* [Extracted records]
**********

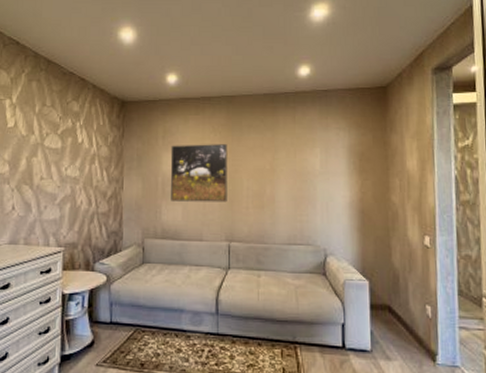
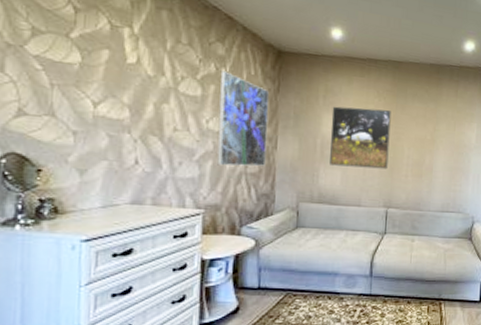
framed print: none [74,124,116,208] -> present [217,71,269,167]

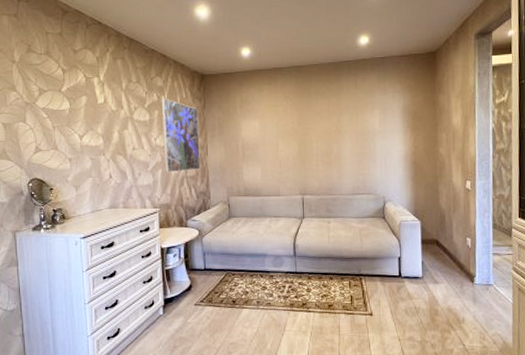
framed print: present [330,106,391,169] -> none [248,110,300,163]

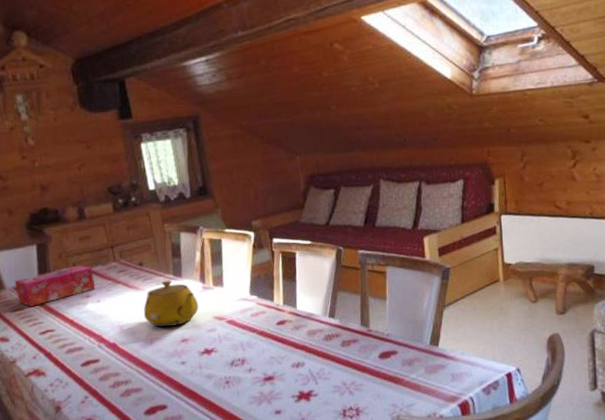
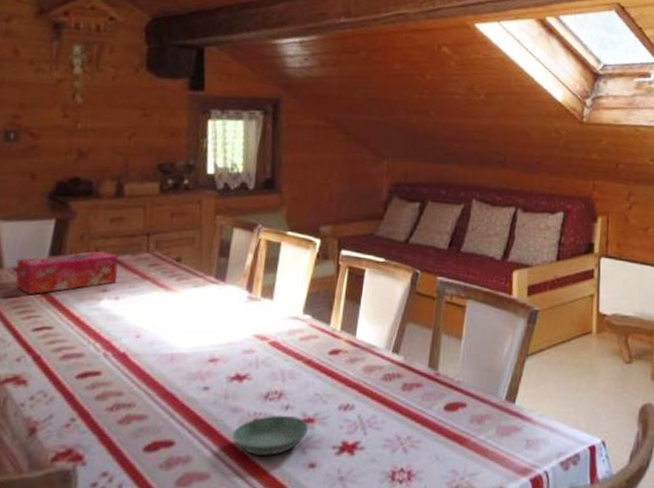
teapot: present [143,280,199,328] -> none [169,283,240,341]
saucer: none [210,376,271,409] -> present [232,415,309,455]

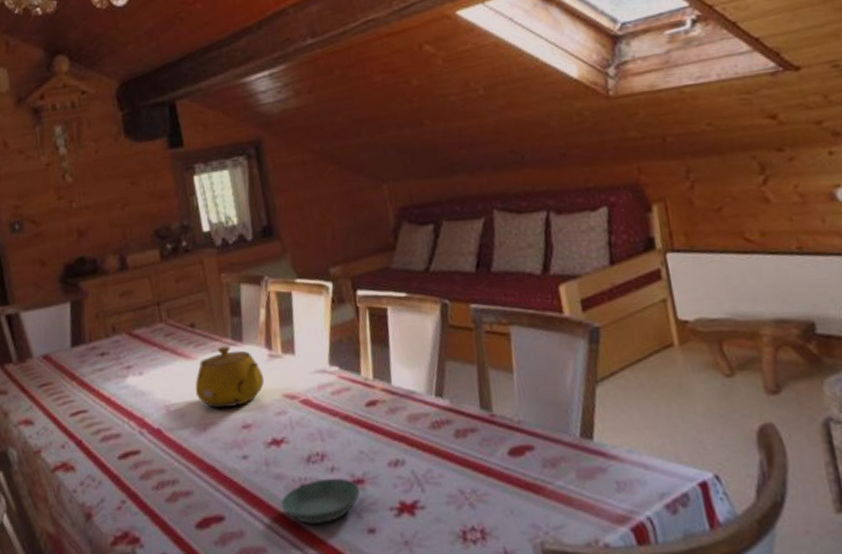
tissue box: present [15,250,118,294] -> none [43,327,138,380]
teapot: none [169,283,240,341] -> present [195,346,265,409]

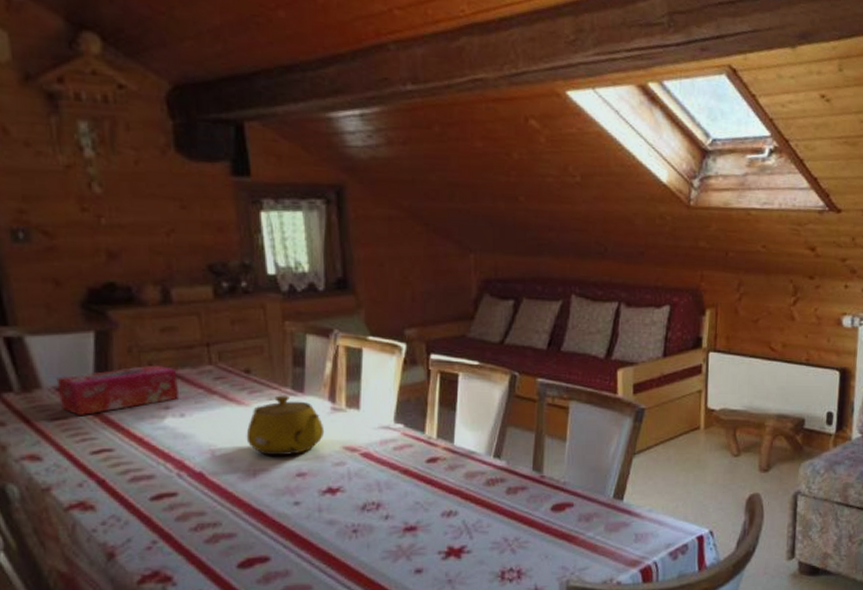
tissue box: none [43,327,138,380] -> present [56,365,180,415]
saucer: present [281,478,361,524] -> none [331,525,412,565]

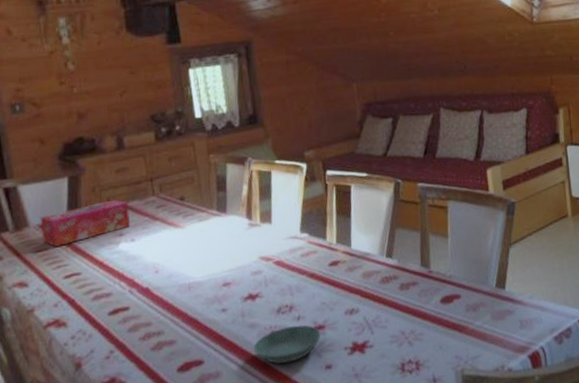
teapot: present [246,395,325,456] -> none [182,216,244,270]
saucer: none [331,525,412,565] -> present [253,325,321,364]

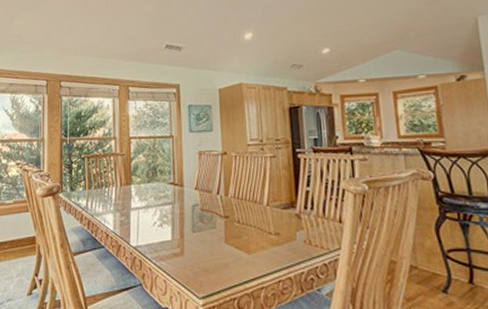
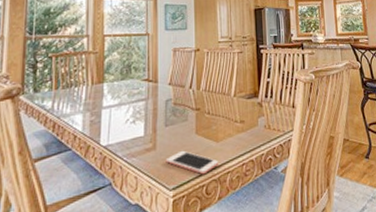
cell phone: none [194,259,252,287] -> present [165,150,219,175]

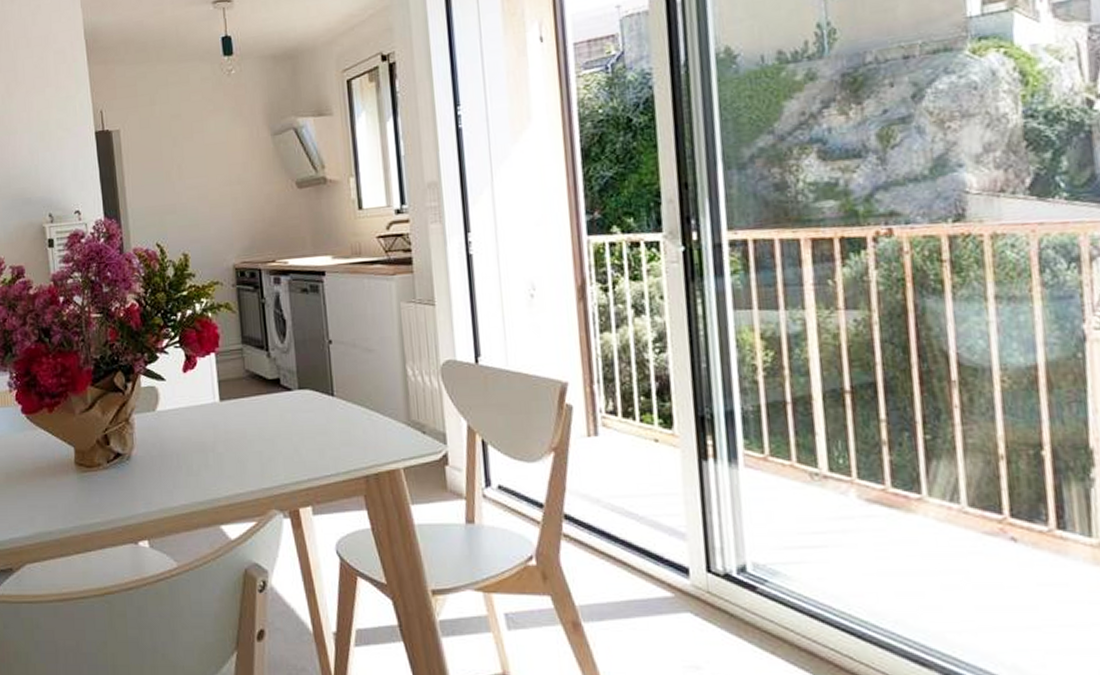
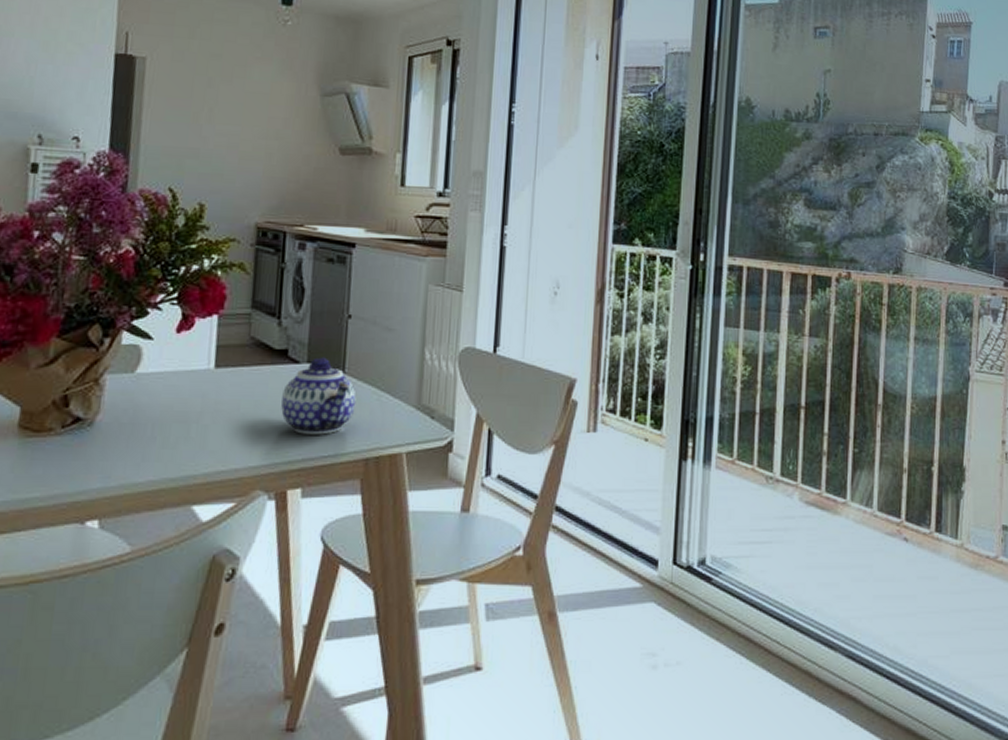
teapot: none [281,383,349,456] -> present [281,357,356,435]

**********

* [Your instructions] What to print is the stretch of entries from the line with "teapot: present [143,280,199,328]" up to and including the line with "teapot: none [169,283,240,341]". Please print it exactly and leave out the pictures.

* [Answer to the exercise]
teapot: present [143,280,199,328] -> none [169,283,240,341]
saucer: none [210,376,271,409] -> present [232,415,309,455]

tissue box: present [15,250,118,294] -> none [43,327,138,380]
teapot: none [169,283,240,341] -> present [195,346,265,409]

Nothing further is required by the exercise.